Data mengenai insiden proteinuria pada penderita GJK belum
ada. Glumerulopati membran ditemukan pada biopsi tetapi belum tentu disebabkan
oleh kaptopril karena glumerulonefritis yang subklinik jugma ditemukan pada
penderita hipertensi yang tidak mendapat kaptopril. Proteinuria yang terjadi
pada penderita tanpa penyakit ginjal sebelumnya pengobatan tidak disertai
dengan gangguan fungsi ginjal. Proteinuria biasanya muncul setelah 3-9 bulan
pengobatan (range 4 hari hingga 22 bulan). Pada sebagian lagi, proteinuria
menetap meskipun obat dihentikan. Oleh karena itu pada penderita dengan risiko
tinggi, perlu dilakukan pemeriksaan protein dalam urin sebelum pengobatan,
sebulan sekali selama 9 bulan pertama pengobatan dan periodik setelah itu.
Gagal ginjal/akut:
Fungsi ginjal dapat memburuk akibat pemberian kaptopril pada
penderita dengan gangguan fungsi ginjal sebelum pengobatan. Gejala ini muncul
dalam beberapa hari pengobatan; yang ringan (kebanyakan kasus) reversibel atau
stabil meski pengobatan diteruskan, sedangkan pada yang berat dan progresif,
obat harus dihentikan. Gejala ini akibat berkurangnya tekanan perfusi ginjal
oleh kaptopril, dan karena kaptopril menghambat sintesis A II intrarenal yang
diperlukan untuk konstriksi arteriola eferen ginjal guna mempertahankan
filtrasi glomerulus pada stenosis arteri ginjal. Gagal ginjal yang akut dan
progesif terutama terjadi pada penderita dengan stenosis arteri tinggi
tersebut, pemberian kaptopril harus disertai dengan monitoring fungsi ginjal
tunggal 93/8). Karena itu pada penderita dengan risiko tinggi tersebut,
pemberian kaptopril harus disertai dengan monitoring fungsi ginjal (kreatinin
serum dan BUN), dan dosis kaptopril dimulai serendah mungkin. Bila terjadi
azotemia yang progresif, kaptopril harus dihentikan dan gejala ini reversibel
dalam 7 hari.
Morbiditas dan mortalitas pada fetus dan neonatus:
Pemakaian obat penghambat ACE pada kehamilan dapat
menyebabkan gangguan/kelainan organ pada fetus atau neonatus. Apabila pada
pemakaian obat ini ternyata wanita itu hamil, maka pemberian obat harus
dihentikan dengan segera. Pada kehamilan trimester II dan III dapat menimbulkan
gangguan antara lain; hipotensi, hipoplasia-tengkorak neonatus, anuria, gagal
ginjal reversibel atau irreversibel dan kematian.

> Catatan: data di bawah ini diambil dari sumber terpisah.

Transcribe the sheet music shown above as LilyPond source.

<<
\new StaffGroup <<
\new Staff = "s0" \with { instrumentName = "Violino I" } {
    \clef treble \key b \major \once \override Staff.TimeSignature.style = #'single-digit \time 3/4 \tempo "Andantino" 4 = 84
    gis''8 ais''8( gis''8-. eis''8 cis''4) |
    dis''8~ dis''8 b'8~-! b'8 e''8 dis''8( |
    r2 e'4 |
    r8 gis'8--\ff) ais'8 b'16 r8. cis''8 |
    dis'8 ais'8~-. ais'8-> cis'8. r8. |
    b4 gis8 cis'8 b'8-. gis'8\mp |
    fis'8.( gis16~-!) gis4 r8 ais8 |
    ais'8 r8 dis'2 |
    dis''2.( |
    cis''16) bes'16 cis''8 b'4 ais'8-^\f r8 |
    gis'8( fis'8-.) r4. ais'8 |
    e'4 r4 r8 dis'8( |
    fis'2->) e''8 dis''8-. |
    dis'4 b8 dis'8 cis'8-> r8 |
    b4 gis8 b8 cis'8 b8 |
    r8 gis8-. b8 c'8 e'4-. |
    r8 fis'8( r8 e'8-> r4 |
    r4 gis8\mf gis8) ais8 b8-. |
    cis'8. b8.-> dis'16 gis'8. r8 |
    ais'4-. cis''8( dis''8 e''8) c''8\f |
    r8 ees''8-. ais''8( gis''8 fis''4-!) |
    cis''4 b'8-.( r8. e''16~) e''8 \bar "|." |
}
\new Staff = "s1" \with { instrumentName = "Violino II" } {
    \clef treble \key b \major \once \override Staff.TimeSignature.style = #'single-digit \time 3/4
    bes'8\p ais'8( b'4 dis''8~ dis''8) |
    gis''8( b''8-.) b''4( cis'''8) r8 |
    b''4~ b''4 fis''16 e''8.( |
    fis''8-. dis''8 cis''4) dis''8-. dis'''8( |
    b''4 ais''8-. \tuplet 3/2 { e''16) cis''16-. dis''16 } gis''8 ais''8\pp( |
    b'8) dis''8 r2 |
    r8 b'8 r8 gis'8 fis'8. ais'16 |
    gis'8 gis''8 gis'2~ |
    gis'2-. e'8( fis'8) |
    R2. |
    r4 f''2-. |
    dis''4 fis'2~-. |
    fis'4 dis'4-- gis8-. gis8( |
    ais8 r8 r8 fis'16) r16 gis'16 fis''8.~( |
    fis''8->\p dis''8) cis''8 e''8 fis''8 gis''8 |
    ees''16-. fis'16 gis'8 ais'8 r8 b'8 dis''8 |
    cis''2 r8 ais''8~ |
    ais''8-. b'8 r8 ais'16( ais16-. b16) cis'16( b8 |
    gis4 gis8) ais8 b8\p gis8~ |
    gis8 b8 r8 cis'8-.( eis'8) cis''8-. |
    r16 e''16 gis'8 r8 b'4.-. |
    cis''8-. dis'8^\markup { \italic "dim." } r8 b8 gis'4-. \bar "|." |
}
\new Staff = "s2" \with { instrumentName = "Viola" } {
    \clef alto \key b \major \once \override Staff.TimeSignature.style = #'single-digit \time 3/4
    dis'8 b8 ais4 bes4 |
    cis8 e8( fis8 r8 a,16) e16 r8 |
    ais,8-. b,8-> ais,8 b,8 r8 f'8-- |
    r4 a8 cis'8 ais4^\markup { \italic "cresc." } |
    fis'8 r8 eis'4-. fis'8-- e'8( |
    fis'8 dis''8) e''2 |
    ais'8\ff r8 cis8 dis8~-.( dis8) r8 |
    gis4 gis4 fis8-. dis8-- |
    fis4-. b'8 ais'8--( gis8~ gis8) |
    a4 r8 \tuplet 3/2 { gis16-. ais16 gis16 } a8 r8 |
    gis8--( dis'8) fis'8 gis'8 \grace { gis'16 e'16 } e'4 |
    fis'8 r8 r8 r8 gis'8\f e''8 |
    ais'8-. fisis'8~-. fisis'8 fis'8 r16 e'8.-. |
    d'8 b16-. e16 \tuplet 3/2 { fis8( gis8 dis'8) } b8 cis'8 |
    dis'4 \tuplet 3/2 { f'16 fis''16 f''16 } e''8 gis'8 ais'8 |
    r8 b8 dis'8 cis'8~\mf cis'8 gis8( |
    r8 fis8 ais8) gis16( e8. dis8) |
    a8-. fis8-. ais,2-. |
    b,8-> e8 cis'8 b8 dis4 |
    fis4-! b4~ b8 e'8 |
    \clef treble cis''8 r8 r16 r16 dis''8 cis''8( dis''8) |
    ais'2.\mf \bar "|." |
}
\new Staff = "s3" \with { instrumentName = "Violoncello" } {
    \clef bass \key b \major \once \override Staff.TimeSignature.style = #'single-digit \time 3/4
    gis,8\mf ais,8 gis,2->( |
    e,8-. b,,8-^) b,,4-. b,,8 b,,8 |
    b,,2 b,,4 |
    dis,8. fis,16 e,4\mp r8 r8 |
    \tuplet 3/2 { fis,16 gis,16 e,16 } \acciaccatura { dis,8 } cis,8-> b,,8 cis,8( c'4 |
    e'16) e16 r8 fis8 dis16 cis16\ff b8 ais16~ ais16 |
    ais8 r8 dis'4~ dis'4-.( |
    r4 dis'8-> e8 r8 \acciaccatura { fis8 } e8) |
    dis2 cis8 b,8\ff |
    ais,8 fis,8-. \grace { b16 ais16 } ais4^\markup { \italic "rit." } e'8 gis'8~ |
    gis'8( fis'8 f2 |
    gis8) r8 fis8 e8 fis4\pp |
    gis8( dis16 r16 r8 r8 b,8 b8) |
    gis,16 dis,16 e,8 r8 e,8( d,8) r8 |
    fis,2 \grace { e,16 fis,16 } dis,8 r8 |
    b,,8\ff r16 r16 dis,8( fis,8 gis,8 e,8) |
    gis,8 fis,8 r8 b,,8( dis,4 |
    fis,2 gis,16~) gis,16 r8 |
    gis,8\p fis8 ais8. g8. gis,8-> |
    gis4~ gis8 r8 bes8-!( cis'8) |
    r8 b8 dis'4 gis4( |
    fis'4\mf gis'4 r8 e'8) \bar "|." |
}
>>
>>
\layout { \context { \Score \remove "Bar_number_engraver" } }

Juga dapat terjadi oligohidramnion, deformasi kraniofasial,
perkembangan paru hipoplasi, kelahiran prematur, perkembangan, retardasi
intrauteri, patenduktus arteriosus.
Bayi dengan riwayat dimana selama didalam kandungan ibunya
mendapat pengobatan penghambat ACE, harus diobservasi intensif tentang
kemungkinan terjadinya hipotensi, oliguria dan hiperkalemia.
Interaksi obat:
Pemberian obat diuretik hemat kalium
(spironolakton-triamteren, anulona) dan preparat kalium harus dilakukan dengan
hati-hati karena adanya bahaya hiperkalemia.
Penghambat enzim siklooksigenase sepeti indometasin, dapat
menghambat efek kaptopril.
Disfungsi neurologik pernah dilaporkan terjadi pada pasien
yang diberi kaptopril dan simetidin.
Kombinasi kaptopril dengan allopurinol tidak dianjurkan,
terutama gagal ginjal kronik.
Cara penyimpanan:
Simpan di tempat sejuk dan kering, terlindung dari cahaya.